Monday, May 9, 2011

Mock Off Monday {Shower Curtain Edition}

Before I begin, I just want to say that today's project is not 100 percent knock off. Now don't go gettin' your panties in a wad. I said it wasn't 100 percent knock off, but it is about 85 percent knock off. It's merely a simplified version. But if it makes you any happier, I'll explain to you how to create both versions. Sound okay?

Here is what inspired my project.

Isn't she gorgeous? I love the cascade of ruffles.

Now, here's my version.

I know, I know, not quite as luscious as the Anthro version. But I still love it.
I kept my color scheme simple...solid white {muslin}. I made my shower curtain for my {beachy chic} bathroom so I wanted it to feel really light and ethereal.

I also wanted a slightly tattered look, so I didn't even bother hemming the edges. I ripped all of my muslin rather than cutting it, that way I could have raw, frayed edges. Not only do I like the way it looks, but it cut off a lot of sewing time.

If you are not into the frayed look you will have to hem the the two side edges and bottom edge of all your strips. {note, you will need to hem all four edges on your first layer as the top hem will be visible. The rest of the layers will overlap so it isn't necessary to hem the top edges of them...unless you have OCD or just really, really want to.

Here are the supplies needed:

*An old shower curtain {preferably white, or a lighter color/fabric cut and sew together to form a 72in. x72 in. square. I used a pair of old curtain sheers {they were $3.99 at Ross, just in case you don't have anything on hand to use} that I cut to 36 1/4 in. and sewed together {36 1/4 plus 36 1/4 equals 72 1/2 in.}. I allowed for a 1/2 in. seam allowance. If you are new to sewing, that simply means that I stitched 1/2 in. in from the edge of the fabric.

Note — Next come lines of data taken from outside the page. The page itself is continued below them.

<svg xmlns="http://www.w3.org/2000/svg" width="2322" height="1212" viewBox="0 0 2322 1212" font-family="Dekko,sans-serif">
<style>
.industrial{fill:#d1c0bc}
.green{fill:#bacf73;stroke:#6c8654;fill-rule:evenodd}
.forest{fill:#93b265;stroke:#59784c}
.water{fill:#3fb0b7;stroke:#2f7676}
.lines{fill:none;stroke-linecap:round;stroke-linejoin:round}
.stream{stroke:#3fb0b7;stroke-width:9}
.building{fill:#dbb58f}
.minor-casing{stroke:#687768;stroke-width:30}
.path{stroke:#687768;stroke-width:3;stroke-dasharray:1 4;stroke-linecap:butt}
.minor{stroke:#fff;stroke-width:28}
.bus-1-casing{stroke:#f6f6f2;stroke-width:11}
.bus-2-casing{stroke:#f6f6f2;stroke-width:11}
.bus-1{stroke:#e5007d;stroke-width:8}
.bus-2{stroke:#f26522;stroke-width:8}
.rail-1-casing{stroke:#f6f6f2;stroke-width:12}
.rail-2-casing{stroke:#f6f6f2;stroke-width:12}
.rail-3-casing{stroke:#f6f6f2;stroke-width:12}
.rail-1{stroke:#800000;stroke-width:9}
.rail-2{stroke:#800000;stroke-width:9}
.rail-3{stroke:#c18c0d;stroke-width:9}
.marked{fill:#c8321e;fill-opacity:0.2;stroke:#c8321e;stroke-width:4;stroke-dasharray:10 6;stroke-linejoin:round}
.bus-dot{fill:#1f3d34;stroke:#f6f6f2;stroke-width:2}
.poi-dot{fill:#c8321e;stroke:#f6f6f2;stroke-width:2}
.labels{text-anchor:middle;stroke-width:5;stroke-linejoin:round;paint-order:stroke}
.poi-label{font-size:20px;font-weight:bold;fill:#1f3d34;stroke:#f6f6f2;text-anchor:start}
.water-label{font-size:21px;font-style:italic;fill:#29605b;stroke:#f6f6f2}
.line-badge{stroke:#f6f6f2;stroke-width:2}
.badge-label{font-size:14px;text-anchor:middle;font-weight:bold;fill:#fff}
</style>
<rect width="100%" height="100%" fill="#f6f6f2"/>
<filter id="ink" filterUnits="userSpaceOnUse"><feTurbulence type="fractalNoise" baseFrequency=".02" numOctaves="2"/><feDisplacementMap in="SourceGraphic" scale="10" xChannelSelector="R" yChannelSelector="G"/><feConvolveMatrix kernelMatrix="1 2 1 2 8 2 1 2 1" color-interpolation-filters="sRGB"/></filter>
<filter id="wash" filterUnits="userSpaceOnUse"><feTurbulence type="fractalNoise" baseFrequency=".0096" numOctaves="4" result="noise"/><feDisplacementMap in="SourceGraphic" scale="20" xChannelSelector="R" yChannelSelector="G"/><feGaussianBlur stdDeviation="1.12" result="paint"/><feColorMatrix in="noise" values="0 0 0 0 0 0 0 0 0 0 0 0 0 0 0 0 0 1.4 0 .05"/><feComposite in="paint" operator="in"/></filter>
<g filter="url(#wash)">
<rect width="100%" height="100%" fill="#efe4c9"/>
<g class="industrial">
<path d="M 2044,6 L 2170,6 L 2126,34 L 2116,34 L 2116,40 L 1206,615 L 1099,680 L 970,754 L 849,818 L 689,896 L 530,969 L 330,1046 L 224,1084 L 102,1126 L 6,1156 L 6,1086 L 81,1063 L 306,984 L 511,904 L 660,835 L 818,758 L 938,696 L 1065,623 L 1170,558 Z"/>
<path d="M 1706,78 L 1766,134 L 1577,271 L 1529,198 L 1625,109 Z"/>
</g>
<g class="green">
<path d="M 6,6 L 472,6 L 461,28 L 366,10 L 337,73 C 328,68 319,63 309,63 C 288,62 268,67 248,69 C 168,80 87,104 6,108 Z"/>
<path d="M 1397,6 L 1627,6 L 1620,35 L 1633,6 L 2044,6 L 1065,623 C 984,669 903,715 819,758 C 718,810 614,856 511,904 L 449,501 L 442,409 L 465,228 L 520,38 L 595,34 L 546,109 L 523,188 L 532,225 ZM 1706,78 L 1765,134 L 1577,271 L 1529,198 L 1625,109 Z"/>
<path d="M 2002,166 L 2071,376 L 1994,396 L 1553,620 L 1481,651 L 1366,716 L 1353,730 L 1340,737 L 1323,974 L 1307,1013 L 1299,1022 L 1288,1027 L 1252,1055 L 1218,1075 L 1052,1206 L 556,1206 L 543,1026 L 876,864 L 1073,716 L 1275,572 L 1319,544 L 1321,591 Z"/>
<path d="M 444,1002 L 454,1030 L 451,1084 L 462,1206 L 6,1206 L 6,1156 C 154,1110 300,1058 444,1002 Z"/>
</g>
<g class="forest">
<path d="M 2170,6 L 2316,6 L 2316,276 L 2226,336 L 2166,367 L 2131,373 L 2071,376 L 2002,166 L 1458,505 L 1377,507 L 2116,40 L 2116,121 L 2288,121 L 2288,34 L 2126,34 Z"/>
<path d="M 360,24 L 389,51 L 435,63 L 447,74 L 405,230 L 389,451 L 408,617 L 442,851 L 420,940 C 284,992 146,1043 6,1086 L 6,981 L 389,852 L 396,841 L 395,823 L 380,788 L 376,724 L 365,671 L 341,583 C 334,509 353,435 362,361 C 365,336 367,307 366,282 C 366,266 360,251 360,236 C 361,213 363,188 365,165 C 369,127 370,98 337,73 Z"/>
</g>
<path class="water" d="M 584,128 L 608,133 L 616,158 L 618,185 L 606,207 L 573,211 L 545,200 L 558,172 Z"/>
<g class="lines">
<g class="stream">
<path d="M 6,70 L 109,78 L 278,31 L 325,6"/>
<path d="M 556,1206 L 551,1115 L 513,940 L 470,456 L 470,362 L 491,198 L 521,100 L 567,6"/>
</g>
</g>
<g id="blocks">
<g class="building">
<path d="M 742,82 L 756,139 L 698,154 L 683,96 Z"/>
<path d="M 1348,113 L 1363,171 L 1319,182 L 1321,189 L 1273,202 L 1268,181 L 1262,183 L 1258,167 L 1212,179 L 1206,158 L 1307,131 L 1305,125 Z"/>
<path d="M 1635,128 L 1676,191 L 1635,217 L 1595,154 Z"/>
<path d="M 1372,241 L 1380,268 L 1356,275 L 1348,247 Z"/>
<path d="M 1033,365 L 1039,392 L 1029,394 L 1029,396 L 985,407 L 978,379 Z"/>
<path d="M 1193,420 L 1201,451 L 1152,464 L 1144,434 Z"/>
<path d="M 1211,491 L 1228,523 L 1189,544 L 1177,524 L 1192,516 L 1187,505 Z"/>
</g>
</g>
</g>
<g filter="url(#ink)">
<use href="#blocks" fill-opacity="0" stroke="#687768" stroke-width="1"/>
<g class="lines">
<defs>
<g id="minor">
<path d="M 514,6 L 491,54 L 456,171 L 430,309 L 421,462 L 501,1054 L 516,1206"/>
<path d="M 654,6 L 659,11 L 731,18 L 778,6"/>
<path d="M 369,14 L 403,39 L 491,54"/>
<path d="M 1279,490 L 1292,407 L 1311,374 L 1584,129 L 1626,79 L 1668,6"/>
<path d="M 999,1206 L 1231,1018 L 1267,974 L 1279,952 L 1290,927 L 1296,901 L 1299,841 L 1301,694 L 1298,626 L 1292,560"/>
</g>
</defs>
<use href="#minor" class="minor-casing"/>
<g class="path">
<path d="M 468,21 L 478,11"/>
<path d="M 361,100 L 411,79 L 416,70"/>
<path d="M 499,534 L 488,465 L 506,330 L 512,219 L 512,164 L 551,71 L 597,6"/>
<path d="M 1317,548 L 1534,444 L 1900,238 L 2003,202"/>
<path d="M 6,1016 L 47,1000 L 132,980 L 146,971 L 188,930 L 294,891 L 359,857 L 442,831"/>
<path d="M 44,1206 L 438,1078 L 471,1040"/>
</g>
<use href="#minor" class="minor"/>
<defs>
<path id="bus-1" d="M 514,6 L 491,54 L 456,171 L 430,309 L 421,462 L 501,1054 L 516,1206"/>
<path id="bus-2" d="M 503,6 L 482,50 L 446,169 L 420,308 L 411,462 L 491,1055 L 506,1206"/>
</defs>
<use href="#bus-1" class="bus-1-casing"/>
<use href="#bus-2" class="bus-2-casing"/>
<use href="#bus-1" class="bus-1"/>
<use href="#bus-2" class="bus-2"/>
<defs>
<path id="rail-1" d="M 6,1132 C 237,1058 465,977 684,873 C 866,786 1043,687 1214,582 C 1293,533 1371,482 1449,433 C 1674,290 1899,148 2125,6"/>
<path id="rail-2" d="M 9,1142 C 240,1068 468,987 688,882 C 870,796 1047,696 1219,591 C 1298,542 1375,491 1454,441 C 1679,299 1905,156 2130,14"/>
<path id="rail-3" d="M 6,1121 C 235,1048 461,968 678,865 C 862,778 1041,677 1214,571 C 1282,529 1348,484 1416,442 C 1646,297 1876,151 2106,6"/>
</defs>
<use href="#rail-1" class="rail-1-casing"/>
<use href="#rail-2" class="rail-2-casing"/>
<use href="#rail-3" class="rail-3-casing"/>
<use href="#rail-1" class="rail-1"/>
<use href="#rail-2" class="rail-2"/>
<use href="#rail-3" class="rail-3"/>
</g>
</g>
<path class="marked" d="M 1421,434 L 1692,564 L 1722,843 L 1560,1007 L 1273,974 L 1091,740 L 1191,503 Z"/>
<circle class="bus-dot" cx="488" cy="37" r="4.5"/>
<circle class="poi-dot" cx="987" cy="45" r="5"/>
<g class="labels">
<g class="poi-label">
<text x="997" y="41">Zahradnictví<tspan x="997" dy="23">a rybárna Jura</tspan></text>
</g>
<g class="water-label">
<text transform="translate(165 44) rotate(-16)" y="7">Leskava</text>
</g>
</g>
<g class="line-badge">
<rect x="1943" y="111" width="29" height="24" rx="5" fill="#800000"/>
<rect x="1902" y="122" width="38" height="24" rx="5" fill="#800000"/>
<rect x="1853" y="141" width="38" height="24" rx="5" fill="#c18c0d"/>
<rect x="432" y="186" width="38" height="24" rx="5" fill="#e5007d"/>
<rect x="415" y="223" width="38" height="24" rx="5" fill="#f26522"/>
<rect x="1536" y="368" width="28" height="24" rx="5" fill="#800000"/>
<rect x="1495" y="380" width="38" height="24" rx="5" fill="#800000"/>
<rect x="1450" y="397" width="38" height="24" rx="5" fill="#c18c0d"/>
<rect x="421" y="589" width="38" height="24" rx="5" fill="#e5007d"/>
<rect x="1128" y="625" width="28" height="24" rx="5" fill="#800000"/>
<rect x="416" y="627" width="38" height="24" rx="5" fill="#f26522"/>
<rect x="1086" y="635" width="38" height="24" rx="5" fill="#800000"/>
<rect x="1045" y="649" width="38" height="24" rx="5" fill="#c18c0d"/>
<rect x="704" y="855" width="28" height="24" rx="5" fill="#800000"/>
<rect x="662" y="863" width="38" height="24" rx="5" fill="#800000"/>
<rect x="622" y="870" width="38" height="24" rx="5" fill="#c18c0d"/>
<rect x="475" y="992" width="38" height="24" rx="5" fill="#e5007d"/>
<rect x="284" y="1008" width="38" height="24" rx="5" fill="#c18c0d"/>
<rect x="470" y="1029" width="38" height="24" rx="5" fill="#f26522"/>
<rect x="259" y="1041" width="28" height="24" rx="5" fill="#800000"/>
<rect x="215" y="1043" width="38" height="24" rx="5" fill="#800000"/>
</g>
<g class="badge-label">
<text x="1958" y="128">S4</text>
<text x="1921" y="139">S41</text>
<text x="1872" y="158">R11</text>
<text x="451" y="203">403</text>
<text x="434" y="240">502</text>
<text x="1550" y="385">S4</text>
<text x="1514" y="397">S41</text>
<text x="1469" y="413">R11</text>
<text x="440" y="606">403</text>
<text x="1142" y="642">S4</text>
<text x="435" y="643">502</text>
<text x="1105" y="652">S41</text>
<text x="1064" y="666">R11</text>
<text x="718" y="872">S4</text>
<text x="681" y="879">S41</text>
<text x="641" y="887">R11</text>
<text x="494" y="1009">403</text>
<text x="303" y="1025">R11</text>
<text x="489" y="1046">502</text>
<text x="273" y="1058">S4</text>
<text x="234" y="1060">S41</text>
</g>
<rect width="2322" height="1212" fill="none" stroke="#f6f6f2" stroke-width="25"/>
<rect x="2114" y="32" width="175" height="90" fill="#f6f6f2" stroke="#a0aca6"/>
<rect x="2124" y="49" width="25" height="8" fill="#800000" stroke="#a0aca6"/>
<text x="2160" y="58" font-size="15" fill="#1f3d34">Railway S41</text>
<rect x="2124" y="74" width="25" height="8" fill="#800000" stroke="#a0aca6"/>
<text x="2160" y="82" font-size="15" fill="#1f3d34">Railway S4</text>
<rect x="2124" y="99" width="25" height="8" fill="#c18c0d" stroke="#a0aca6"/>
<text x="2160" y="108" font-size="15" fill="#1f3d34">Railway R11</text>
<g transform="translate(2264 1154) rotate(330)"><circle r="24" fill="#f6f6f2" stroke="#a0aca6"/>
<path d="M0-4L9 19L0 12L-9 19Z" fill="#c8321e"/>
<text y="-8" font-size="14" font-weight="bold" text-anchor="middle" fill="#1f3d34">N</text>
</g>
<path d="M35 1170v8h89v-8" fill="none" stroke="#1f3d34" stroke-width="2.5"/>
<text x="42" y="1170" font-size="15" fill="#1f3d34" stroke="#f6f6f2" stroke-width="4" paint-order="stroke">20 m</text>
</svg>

*10 strips of fabric cut down to 9 in. x 72 in. {depending on the width of the fabric you use, you will need anywhere from 4-6 yards of fabric-possibly double or triple that if you decided to ruffle your layers. Whether you prefer the fullness of ruffles or the simplicity of layers you will need the same number of fabric strips. However, the ruffled version will require more fabric for each strip. You will have to gather each layer before stitching them on. I guesstimate that you will need double or triple the amount of fabric for the ruffled version, but that could vary depending on how thickly you gather the fabric. To gather fabric you simply cut your fabric strips to right width {9in} then run them through a sewing machine with a gathereing foot. You may have to sew 2 or 3 strips together for them to be the desired width {72 in.}. It's a bit of trial and error. The other option is to loosen the tension and lengthen the stitch on the sewing machine and then gather the fabric by hand. I actually prefer this method because I can control how thick the gather is. Gathering can be a pretty time consuming process. It isn't necessarily hard, it just takes a lot of patience...obviously I don't possess that quality which is why I opted for my lazy, err simplified, version instead.

*12 strips of fabric cut to 2 in. x 7 in. {These will be used to make the tabs at the top. You could also use ribbon}

Once you have all of your pieces prepped...the square piece is ready, all of the strips are hemmed and ruffled or ripped, and your tabs are cut, you can start assembling.

Lay your square piece out. Then fold your tabs in half and place 1/2 down from the top edge of the square piece, spacing them out about 6 inches. Then, match your first layer to the top of the square piece and pin the three layers together at each tab. Now you are ready to stitch along the top...about 1/4 in. in from the edge.

For the second {and remaining layers} measure up 2 inches from the bottom of the first layer and mark. This is where you will sew on the next layer. Continue measing up two inches from the previous layer and attach new layer. You will end up with overlapping layers.

You can see the 2 inch overlap here if you look closely.

Repeat this process until all ten layers are sewn on. As you get further into the project you will be managing a lot of fabric as you sew. Just take your time and stitch slowly. It took a good hour or two to sew on all of my strips. This process will be longer if you are sewing on ruffles simply due to the massive bulk you will be handling. But, it will be well worth all the effort in the end.

Eventually you will end up with a little something like this

Or like this if you went with the ruffles.

Anthro's Flamenco Shower Curtain retails for $118. I ended up spending about $15 to make my simplified version, which means that for $30-$45 {ish} you should be able to make a ruffled version. I always love it when I can save myself a couple of bucks...or in this case, over $100.